In the movie, there are only coy feints at showing what Aretha Franklin’s childhood was like in this “sex circus.” At the end of that same party scene, a male guest insinuates himself into her bedroom to rape her. The implication is that this lone man fathers the two children she bore at a sickeningly young age — between twelve and fifteen.

For obvious reasons, Aretha Franklin never wanted to discuss this subject publicly, but according to most biographical accounts, including the authorized biography by David Ritz, there were two different fathers — one a boy Franklin knew from school, and one an older man who was a family friend.

In the years before Reverend Franklin’s troubled marriage to Aretha’s mother, Barbara Siggers Franklin (Audra McDonald), an accomplished singer and pianist, it was well-known that he had fathered a child out of wedlock with a parishioner who was — and it’s difficult to write this age again — twelve years old. Barbara Siggers Franklin also had a child by another man when Aretha was six, but it was C. L. Franklin’s constant, shocking infidelities that were generally thought to be the reason for the breakup of the marriage.

Again, all this is left out or glossed over in Respect. This is horrifyingly difficult material, but if you’re going to take it on, then take it on. But screenwriter Tracey Scott Wilson (The Americans) and director Liesl Tommy don’t. Who knows what kind of sanitizing might have been demanded by producers. Regardless of who’s to blame, the film’s vague gestures toward the confounding reality render everything that happens in the biopic opaque.

Other than a few scenes about Aretha Franklin’s work for the civil rights movement, the rest of the film is occupied with Franklin’s struggle to find her own singing style and take charge of her career, throwing off the dominance of the men in her life: her oppressive father; her abusive first husband, Ted White (Marlon Wayans); Columbia Records producer John Hammond (Tate Donovan); and Atlantic Records producer Jerry Wexler (Marc Maron).

Jennifer Hudson as Aretha Franklin in Respect. (Quantrell D. Colbert / MGM)

The film charts the cost of her struggles in the form of alcoholism, missed tour dates and public humiliations, battles with friends and family, and finally a psychological breakdown, before she finds a kind of emotional and aesthetic healing in returning to the Baptist Church tradition to record her groundbreaking, self-produced hit gospel album Amazing Grace. (The riveting two-day recording sessions were also filmed in a 2018 documentary called Amazing Grace, directed by Sydney Pollack.)
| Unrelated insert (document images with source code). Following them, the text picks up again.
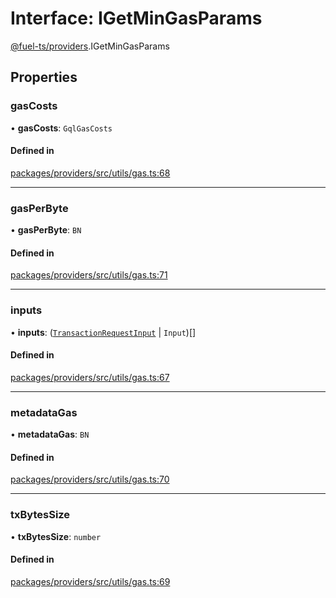 # Interface: IGetMinGasParams

[@fuel-ts/providers](/api/Providers/index.md).IGetMinGasParams

## Properties

### gasCosts

• **gasCosts**: `GqlGasCosts`

#### Defined in

[packages/providers/src/utils/gas.ts:68](https://github.com/FuelLabs/fuels-ts/blob/8425f9ae/packages/providers/src/utils/gas.ts#L68)

___

### gasPerByte

• **gasPerByte**: `BN`

#### Defined in

[packages/providers/src/utils/gas.ts:71](https://github.com/FuelLabs/fuels-ts/blob/8425f9ae/packages/providers/src/utils/gas.ts#L71)

___

### inputs

• **inputs**: ([`TransactionRequestInput`](/api/Providers/index.md#transactionrequestinput) \| `Input`)[]

#### Defined in

[packages/providers/src/utils/gas.ts:67](https://github.com/FuelLabs/fuels-ts/blob/8425f9ae/packages/providers/src/utils/gas.ts#L67)

___

### metadataGas

• **metadataGas**: `BN`

#### Defined in

[packages/providers/src/utils/gas.ts:70](https://github.com/FuelLabs/fuels-ts/blob/8425f9ae/packages/providers/src/utils/gas.ts#L70)

___

### txBytesSize

• **txBytesSize**: `number`

#### Defined in

[packages/providers/src/utils/gas.ts:69](https://github.com/FuelLabs/fuels-ts/blob/8425f9ae/packages/providers/src/utils/gas.ts#L69)
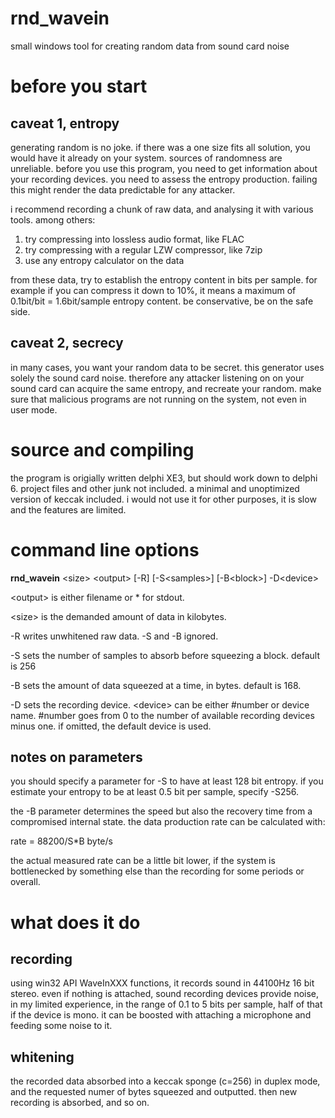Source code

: rnd_wavein
==========

small windows tool for creating random data from sound card noise

before you start
================

caveat 1, entropy
-----------------

generating random is no joke. if there was a one size fits all solution, you
would have it already on your system. sources of randomness are unreliable.
before you use this program, you need to get information about your recording
devices. you need to assess the entropy production. failing this might render
the data predictable for any attacker.

i recommend recording a chunk of raw data, and analysing it with various
tools. among others:

1. try compressing into lossless audio format, like FLAC
2. try compressing with a regular LZW compressor, like 7zip
3. use any entropy calculator on the data
 
from these data, try to establish the entropy content in bits per sample.
for example if you can compress it down to 10%, it means a maximum of
0.1bit/bit = 1.6bit/sample entropy content. be conservative, be on the
safe side.

caveat 2, secrecy
-----------------

in many cases, you want your random data to be secret. this generator uses
solely the sound card noise. therefore any attacker listening on on your
sound card can acquire the same entropy, and recreate your random. make sure
that malicious programs are not running on the system, not even in user mode.
           
source and compiling
====================

the program is origially written delphi XE3, but should work down to delphi 6.
project files and other junk not included. a minimal and unoptimized version
of keccak included. i would not use it for other purposes, it is slow and the
features are limited.

command line options
====================

<b>rnd_wavein</b> &lt;size&gt; &lt;output&gt; [-R] [-S&lt;samples&gt;] [-B&lt;block&gt;] -D&lt;device&gt;

&lt;output&gt; is either filename or * for stdout.

&lt;size&gt; is the demanded amount of data in kilobytes.

-R writes unwhitened raw data. -S and -B ignored.

-S sets the number of samples to absorb before squeezing a block.
   default is 256
   
-B sets the amount of data squeezed at a time, in bytes. default is 168.

-D sets the recording device. &lt;device&gt; can be either #number or device name.
   #number goes from 0 to the number of available recording devices minus one.
   if omitted, the default device is used.

notes on parameters
-------------------

you should specify a parameter for -S to have at least 128 bit entropy. if you
estimate your entropy to be at least 0.5 bit per sample, specify -S256.

the -B parameter determines the speed but also the recovery time from a
compromised internal state. the data production rate can be calculated with:

rate = 88200/S*B byte/s

the actual measured rate can be a little bit lower, if the system is
bottlenecked by something else than the recording for some periods or overall.

what does it do
===============

recording
---------

using win32 API WaveInXXX functions, it records sound in 44100Hz 16 bit stereo.
even if nothing is attached, sound recording devices provide noise, in my
limited experience, in the range of 0.1 to 5 bits per sample, half of that if
the device is mono. it can be boosted with attaching a microphone and feeding
some noise to it.

whitening
---------

the recorded data absorbed into a keccak sponge (c=256) in duplex mode, and the 
requested numer of bytes squeezed and outputted. then new recording is 
absorbed, and so on.
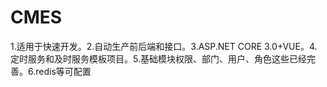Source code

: # CMES
1.适用于快速开发。2.自动生产前后端和接口。3.ASP.NET CORE 3.0+VUE。4.定时服务和及时服务模板项目。5.基础模块权限、部门、用户、角色这些已经完善。6.redis等可配置
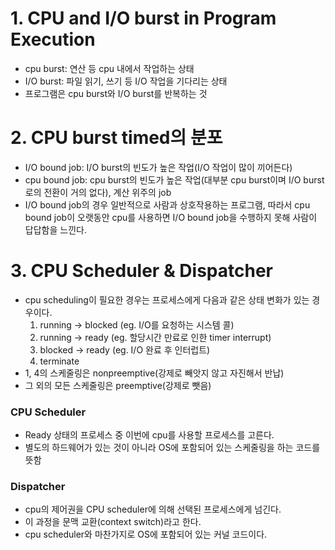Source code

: # 1. CPU and I/O burst in Program Execution
- cpu burst: 연산 등 cpu 내에서 작업하는 상태
- I/O burst: 파일 읽기, 쓰기 등 I/O 작업을 기다리는 상태
- 프로그램은 cpu burst와 I/O burst를 반복하는 것

# 2. CPU burst timed의 분포
- I/O bound job: I/O burst의 빈도가 높은 작업(I/O 작업이 많이 끼어든다)
- cpu bound job: cpu burst의 빈도가 높은 작업(대부분 cpu burst이며 I/O burst로의 전환이 거의 없다), 계산 위주의 job
- I/O bound job의 경우 일반적으로 사람과 상호작용하는 프로그램, 따라서 cpu bound job이 오랫동안 cpu를 사용하면 I/O bound job을 수행하지 못해 사람이 답답함을 느낀다.

# 3. CPU Scheduler & Dispatcher
- cpu scheduling이 필요한 경우는 프로세스에게 다음과 같은 상태 변화가 있는 경우이다.
  1. running -> blocked (eg. I/O를 요청하는 시스템 콜)
  2. running -> ready (eg. 할당시간 만료로 인한 timer interrupt)
  3. blocked -> ready (eg. I/O 완료 후 인터럽트)
  4. terminate
- 1, 4의 스케줄링은 nonpreemptive(강제로 빼앗지 않고 자진해서 반납)
- 그 외의 모든 스케줄링은 preemptive(강제로 뺏음)

### CPU Scheduler
- Ready 상태의 프로세스 중 이번에 cpu를 사용할 프로세스를 고른다.
- 별도의 하드웨어가 있는 것이 아니라 OS에 포함되어 있는 스케줄링을 하는 코드를 뜻함

### Dispatcher
- cpu의 제어권을 CPU scheduler에 의해 선택된 프로세스에게 넘긴다.
- 이 과정을 문맥 교환(context switch)라고 한다.
- cpu scheduler와 마찬가지로 OS에 포함되어 있는 커널 코드이다.
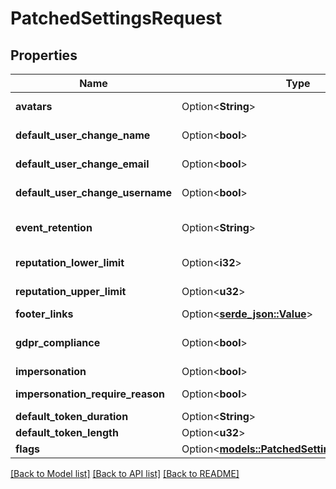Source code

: # PatchedSettingsRequest

## Properties

Name | Type | Description | Notes
------------ | ------------- | ------------- | -------------
**avatars** | Option<**String**> | Configure how authentik should show avatars for users. | [optional]
**default_user_change_name** | Option<**bool**> | Enable the ability for users to change their name. | [optional]
**default_user_change_email** | Option<**bool**> | Enable the ability for users to change their email address. | [optional]
**default_user_change_username** | Option<**bool**> | Enable the ability for users to change their username. | [optional]
**event_retention** | Option<**String**> | Events will be deleted after this duration.(Format: weeks=3;days=2;hours=3,seconds=2). | [optional]
**reputation_lower_limit** | Option<**i32**> | Reputation cannot decrease lower than this value. Zero or negative. | [optional]
**reputation_upper_limit** | Option<**u32**> | Reputation cannot increase higher than this value. Zero or positive. | [optional]
**footer_links** | Option<[**serde_json::Value**](.md)> |  | [optional]
**gdpr_compliance** | Option<**bool**> | When enabled, all the events caused by a user will be deleted upon the user's deletion. | [optional]
**impersonation** | Option<**bool**> | Globally enable/disable impersonation. | [optional]
**impersonation_require_reason** | Option<**bool**> | Require administrators to provide a reason for impersonating a user. | [optional]
**default_token_duration** | Option<**String**> | Default token duration | [optional]
**default_token_length** | Option<**u32**> | Default token length | [optional]
**flags** | Option<[**models::PatchedSettingsRequestFlags**](PatchedSettingsRequest_flags.md)> |  | [optional]

[[Back to Model list]](../README.md#documentation-for-models) [[Back to API list]](../README.md#documentation-for-api-endpoints) [[Back to README]](../README.md)


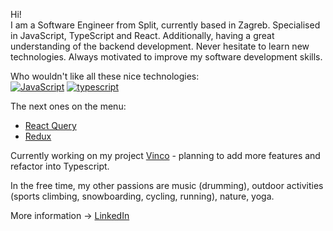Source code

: Hi! <br>
I am a Software Engineer from Split, currently based in Zagreb. Specialised in JavaScript, TypeScript and React. Additionally, having a great understanding of the backend development. Never hesitate to learn new technologies. Always motivated to improve my software development skills.

Who wouldn't like all these nice technologies: <br>
[![JavaScript](http://3con14.biz/code/_data/js/intro/js-logo.png)](https://developer.mozilla.org/en-US/docs/Web/JavaScript) [![typescript](https://raw.githubusercontent.com/remojansen/logo.ts/master/ts.jpg)](https://www.typescriptlang.org/)



The next ones on the menu:
- [React Query](https://react-query.tanstack.com/)
- [Redux](https://redux.js.org/)

Currently working on my project [Vinco](https://github.com/urisk333/vinco) - planning to add more features and refactor into Typescript.

In the free time, my other passions are music (drumming), outdoor activities (sports climbing, snowboarding, cycling, running), nature, yoga.

More information -> [LinkedIn](https://www.linkedin.com/in/ivan-car/)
That’s a very tidy arc. The film studiously avoids any darker implications in Aretha Franklin’s return to the church — her father’s domain — for salvation, emotionally and musically, in a place where, to say the least, the sacred and profane combined to create a dangerous mixture. It’s treated as straight spiritual uplift, not a disturbingly complex homecoming.

The woman who Aretha Franklin became in later years could’ve been dramatized in a very interesting way. Franklin has been widely described as a tough, eccentric, demanding, and often paranoid and difficult diva who insisted on being paid up front in wads of cash and who carried her purse everywhere with her, including parking it on the piano onstage — indicating how central the issue of getting paid was for black talent even after they’d made it big.

Just look at Viola Davis’s extraordinary, insightful portrayal of another great singer, Ma Rainey, in Ma Rainey’s Black Bottom, to see how powerful it can be to represent both the ongoing damage being done to a black woman of fabulous talent and her angry, indomitable will to showcase her genius on her terms — and get paid — no matter how ugly it gets.

In contrast, the end of Respect is the most banal scene in the film. During Hudson-as-Franklin’s final tour-de-force singing of “Amazing Grace,” we’re informed in subtitles of a series of achievements, awards, and honors Aretha Franklin received later in life. That trite “and the rest is history” ending is remarkably like the one tacked onto the end of the atrocious Ruth Bader Ginsburg biopic, On the Basis of Sex. One size fits all when it comes to biopics, I guess.

Maybe someday, some talented filmmaker will break out of this deadening formula and make an interesting film about a brilliant talent. But this sure ain’t it.